### Problem requirements
Pictures do not belong in the copy, so please give every entry below again exactly.

### Task inputs
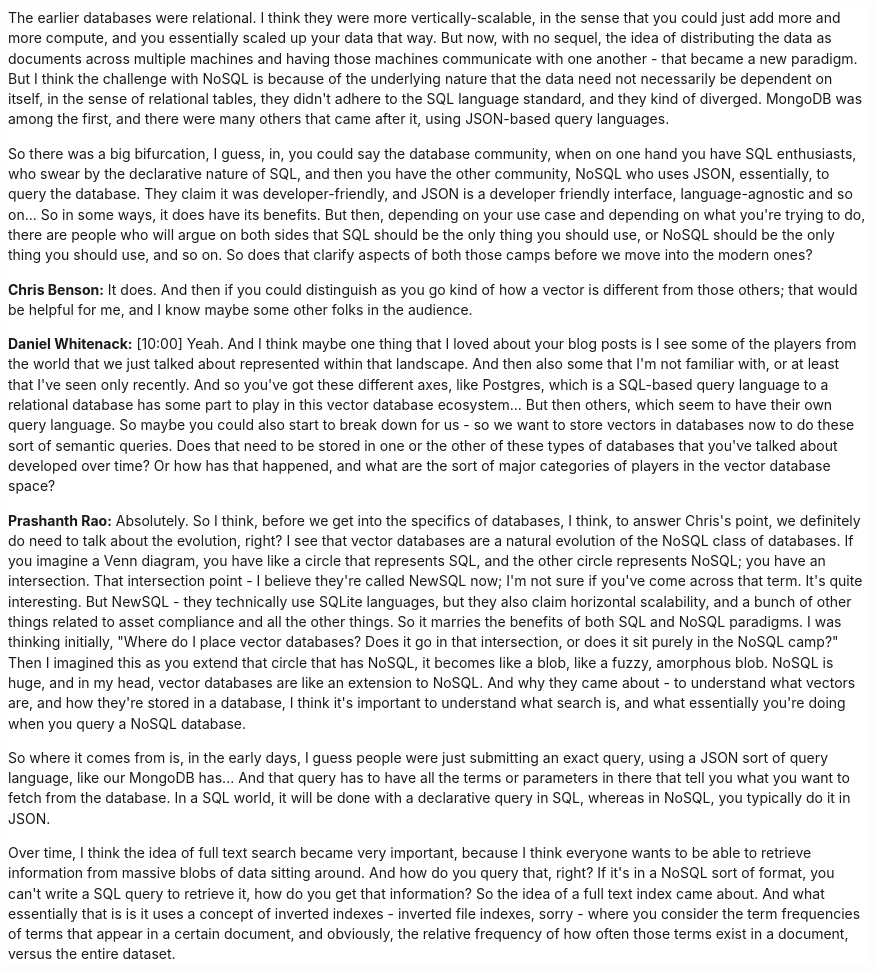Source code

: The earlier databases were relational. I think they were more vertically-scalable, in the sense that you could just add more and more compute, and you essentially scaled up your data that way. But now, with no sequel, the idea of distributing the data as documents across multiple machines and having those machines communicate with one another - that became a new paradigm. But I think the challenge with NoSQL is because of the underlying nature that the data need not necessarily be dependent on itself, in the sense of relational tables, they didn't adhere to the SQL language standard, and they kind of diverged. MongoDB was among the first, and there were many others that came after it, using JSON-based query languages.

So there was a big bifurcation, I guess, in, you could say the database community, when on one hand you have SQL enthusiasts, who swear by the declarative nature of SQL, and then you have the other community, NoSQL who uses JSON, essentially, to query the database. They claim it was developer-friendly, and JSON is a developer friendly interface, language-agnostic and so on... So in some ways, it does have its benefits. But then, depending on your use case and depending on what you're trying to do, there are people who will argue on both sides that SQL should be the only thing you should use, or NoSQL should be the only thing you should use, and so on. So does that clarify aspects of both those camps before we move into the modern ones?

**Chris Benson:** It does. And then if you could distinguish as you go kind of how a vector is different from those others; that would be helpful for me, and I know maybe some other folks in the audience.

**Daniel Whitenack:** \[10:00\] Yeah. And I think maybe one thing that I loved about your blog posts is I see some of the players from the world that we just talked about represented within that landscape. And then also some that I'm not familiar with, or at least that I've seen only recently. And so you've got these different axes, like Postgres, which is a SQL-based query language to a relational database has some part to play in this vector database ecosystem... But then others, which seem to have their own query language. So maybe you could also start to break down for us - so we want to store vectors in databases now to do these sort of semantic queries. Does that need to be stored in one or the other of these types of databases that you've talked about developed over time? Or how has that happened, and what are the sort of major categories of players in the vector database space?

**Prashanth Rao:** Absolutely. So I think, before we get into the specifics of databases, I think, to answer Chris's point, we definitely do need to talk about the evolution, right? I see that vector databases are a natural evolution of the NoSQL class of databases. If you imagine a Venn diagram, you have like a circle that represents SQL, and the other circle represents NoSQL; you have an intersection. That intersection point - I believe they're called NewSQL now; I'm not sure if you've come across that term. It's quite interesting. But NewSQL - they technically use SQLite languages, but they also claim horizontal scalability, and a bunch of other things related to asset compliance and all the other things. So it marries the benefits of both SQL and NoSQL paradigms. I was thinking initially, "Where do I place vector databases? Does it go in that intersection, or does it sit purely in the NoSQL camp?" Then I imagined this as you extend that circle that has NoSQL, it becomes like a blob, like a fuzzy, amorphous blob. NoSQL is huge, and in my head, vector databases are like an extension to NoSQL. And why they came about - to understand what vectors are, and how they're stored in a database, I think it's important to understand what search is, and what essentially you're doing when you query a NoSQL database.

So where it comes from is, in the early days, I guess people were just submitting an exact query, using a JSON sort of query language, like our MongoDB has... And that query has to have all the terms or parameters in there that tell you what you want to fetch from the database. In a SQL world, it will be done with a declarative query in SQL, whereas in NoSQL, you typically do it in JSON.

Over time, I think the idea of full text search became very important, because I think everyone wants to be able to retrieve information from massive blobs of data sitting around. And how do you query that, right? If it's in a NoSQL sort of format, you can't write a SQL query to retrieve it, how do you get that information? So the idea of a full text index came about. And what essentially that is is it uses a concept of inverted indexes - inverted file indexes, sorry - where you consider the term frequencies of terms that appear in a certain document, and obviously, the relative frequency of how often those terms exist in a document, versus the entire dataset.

### Reply
Source code

: The earlier databases were relational. I think they were more vertically-scalable, in the sense that you could just add more and more compute, and you essentially scaled up your data that way. But now, with no sequel, the idea of distributing the data as documents across multiple machines and having those machines communicate with one another - that became a new paradigm. But I think the challenge with NoSQL is because of the underlying nature that the data need not necessarily be dependent on itself, in the sense of relational tables, they didn't adhere to the SQL language standard, and they kind of diverged. MongoDB was among the first, and there were many others that came after it, using JSON-based query languages.

So there was a big bifurcation, I guess, in, you could say the database community, when on one hand you have SQL enthusiasts, who swear by the declarative nature of SQL, and then you have the other community, NoSQL who uses JSON, essentially, to query the database. They claim it was developer-friendly, and JSON is a developer friendly interface, language-agnostic and so on... So in some ways, it does have its benefits. But then, depending on your use case and depending on what you're trying to do, there are people who will argue on both sides that SQL should be the only thing you should use, or NoSQL should be the only thing you should use, and so on. So does that clarify aspects of both those camps before we move into the modern ones?

**Chris Benson:** It does. And then if you could distinguish as you go kind of how a vector is different from those others; that would be helpful for me, and I know maybe some other folks in the audience.

**Daniel Whitenack:** \[10:00\] Yeah. And I think maybe one thing that I loved about your blog posts is I see some of the players from the world that we just talked about represented within that landscape. And then also some that I'm not familiar with, or at least that I've seen only recently. And so you've got these different axes, like Postgres, which is a SQL-based query language to a relational database has some part to play in this vector database ecosystem... But then others, which seem to have their own query language. So maybe you could also start to break down for us - so we want to store vectors in databases now to do these sort of semantic queries. Does that need to be stored in one or the other of these types of databases that you've talked about developed over time? Or how has that happened, and what are the sort of major categories of players in the vector database space?

**Prashanth Rao:** Absolutely. So I think, before we get into the specifics of databases, I think, to answer Chris's point, we definitely do need to talk about the evolution, right? I see that vector databases are a natural evolution of the NoSQL class of databases. If you imagine a Venn diagram, you have like a circle that represents SQL, and the other circle represents NoSQL; you have an intersection. That intersection point - I believe they're called NewSQL now; I'm not sure if you've come across that term. It's quite interesting. But NewSQL - they technically use SQLite languages, but they also claim horizontal scalability, and a bunch of other things related to asset compliance and all the other things. So it marries the benefits of both SQL and NoSQL paradigms. I was thinking initially, "Where do I place vector databases? Does it go in that intersection, or does it sit purely in the NoSQL camp?" Then I imagined this as you extend that circle that has NoSQL, it becomes like a blob, like a fuzzy, amorphous blob. NoSQL is huge, and in my head, vector databases are like an extension to NoSQL. And why they came about - to understand what vectors are, and how they're stored in a database, I think it's important to understand what search is, and what essentially you're doing when you query a NoSQL database.

So where it comes from is, in the early days, I guess people were just submitting an exact query, using a JSON sort of query language, like our MongoDB has... And that query has to have all the terms or parameters in there that tell you what you want to fetch from the database. In a SQL world, it will be done with a declarative query in SQL, whereas in NoSQL, you typically do it in JSON.

Over time, I think the idea of full text search became very important, because I think everyone wants to be able to retrieve information from massive blobs of data sitting around. And how do you query that, right? If it's in a NoSQL sort of format, you can't write a SQL query to retrieve it, how do you get that information? So the idea of a full text index came about. And what essentially that is is it uses a concept of inverted indexes - inverted file indexes, sorry - where you consider the term frequencies of terms that appear in a certain document, and obviously, the relative frequency of how often those terms exist in a document, versus the entire dataset.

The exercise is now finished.